Reference for predicted and measured polars on an AC72.
The only difference between an AC72 and coupled propellers in water and air is the way the flow directions are handled.
A rotating propeller in air achieves the same angle of attack as the gybing sail/wing, but is not required to flop back and forth gybing. The centerboards versus propeller in water have the same relationship.
What matters is that energy can be extracted from the air-water interface even when the boat is going faster than the speed of air over water in the same direction of travel.
There is a dead zone that has to be transited as the apparent wind shifts from the rear to the front. But it is not impenetrable. Inertia helps.
Without foiling this would never work. But it does, and there are now many existence proofs. There are affordable off the beach cats that can manage this now.

Interesting thread. I’ve raced as crew on a two man Hobie-16, and to me the most exciting moments in sailboat racing happen when the wind totally dies. That’s when you see the perfectly tuned boat moving smartly past other boats that are sitting dead in the water.

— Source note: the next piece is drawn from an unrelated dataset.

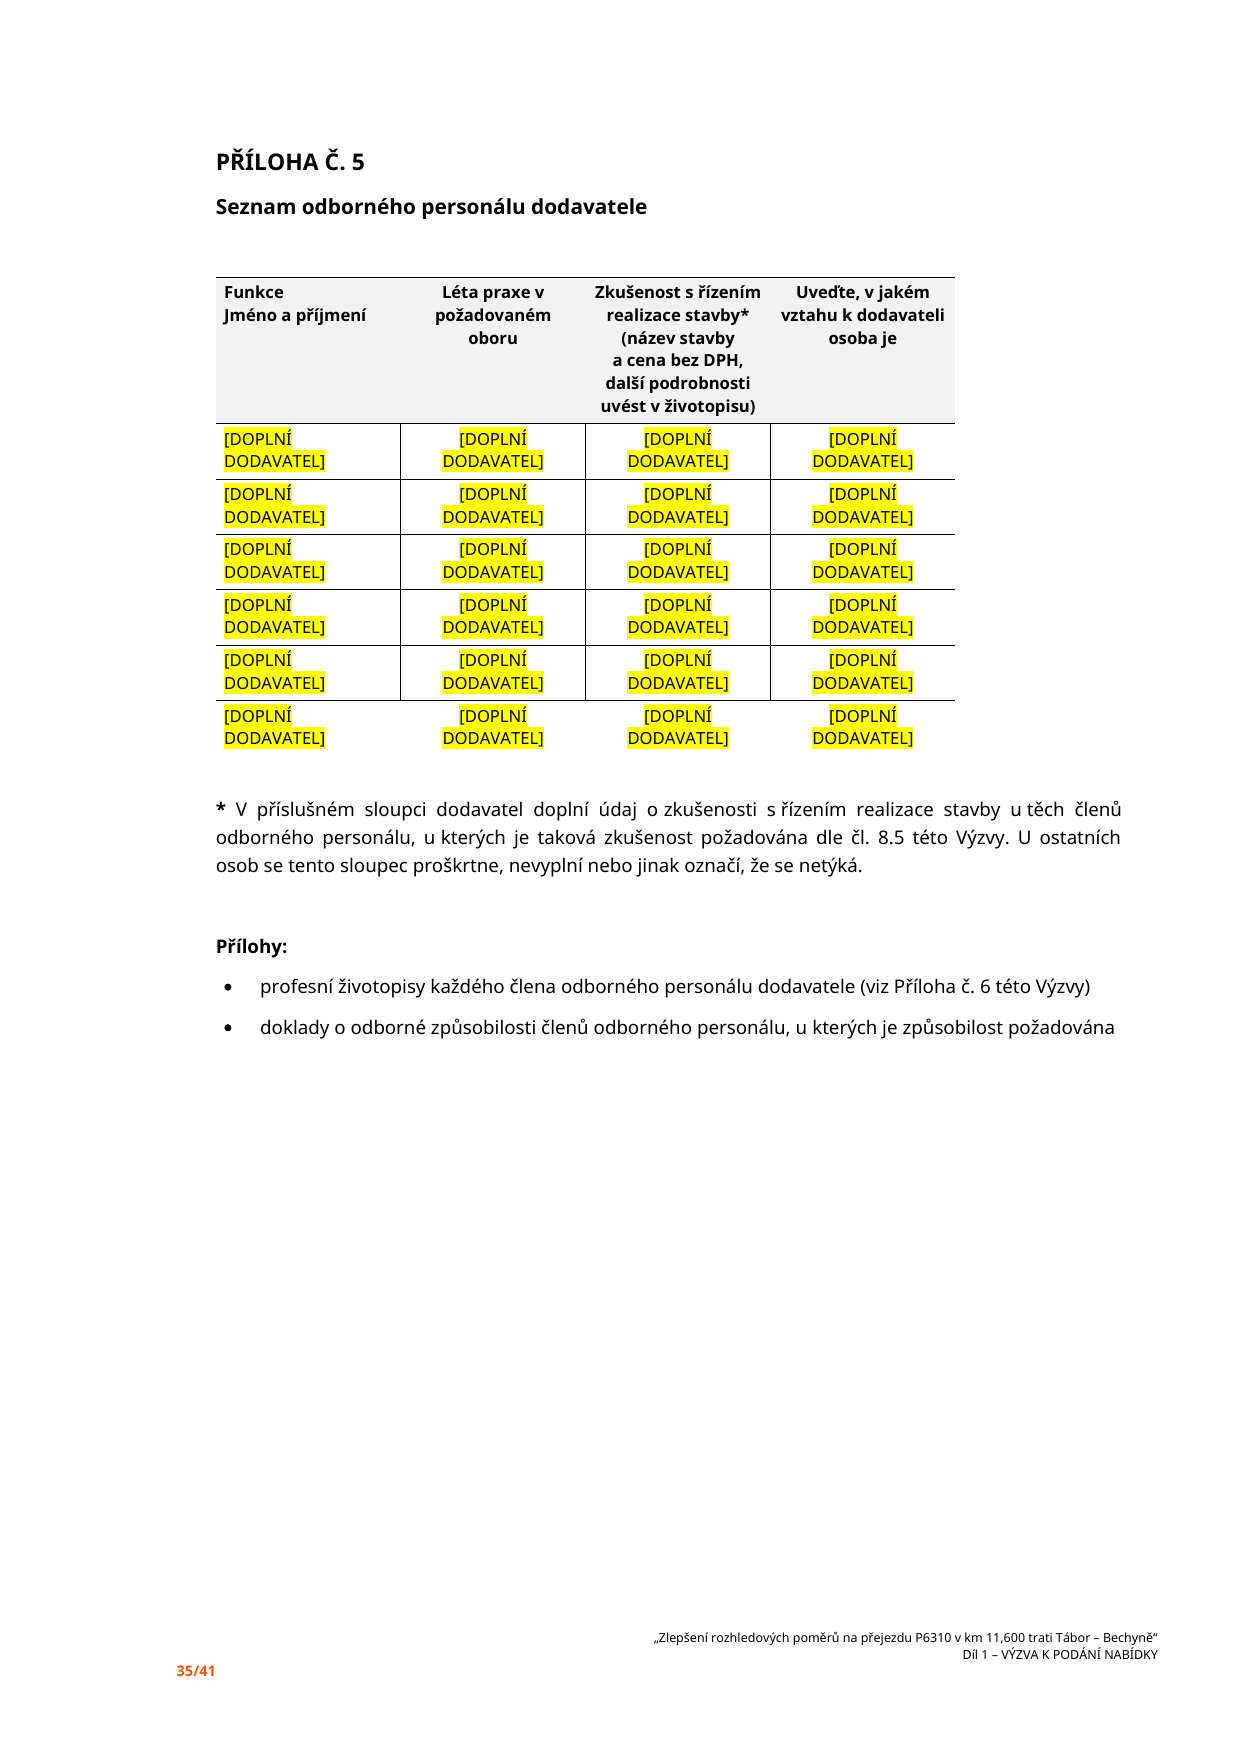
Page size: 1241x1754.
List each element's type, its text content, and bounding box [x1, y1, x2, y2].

table_cell [DOPLNÍ DODAVATEL] [771, 424, 955, 478]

Running some example numbers, since I was a little vague above:

Let’s suppose our craft has an airscrew arranged such that it accelerates 1 kg/s of air from 0 m/s to 1 m/s (note again that the craft is initially stationary with respect to the wind). As such it produces 1 kg/s⋅1 m/s=1 N of thrust, and because KE=0.5mv2, it takes 0.5 J of energy to accelerate each 1 kg block of air, for 0.5 W of power.

Suppose the wind speed is 5 m/s, so the craft is already traveling at that rate with respect to the water. Our waterscrew needs to produce 0.5 W for the craft to function. To make things easy, suppose that it also processes 1 kg/s of water. Each kg of water has 12.5 J of kinetic energy, and we need to extract 0.5 J to power the airscrew. The water leaves the waterscrew at 4.9 m/s.

So the water slowed by only 0.1 m/s, and so produces only 1 kg/s⋅0.1 m/s=0.1 N of drag. There’s 0.9 N of net thrust and so the craft can accelerate.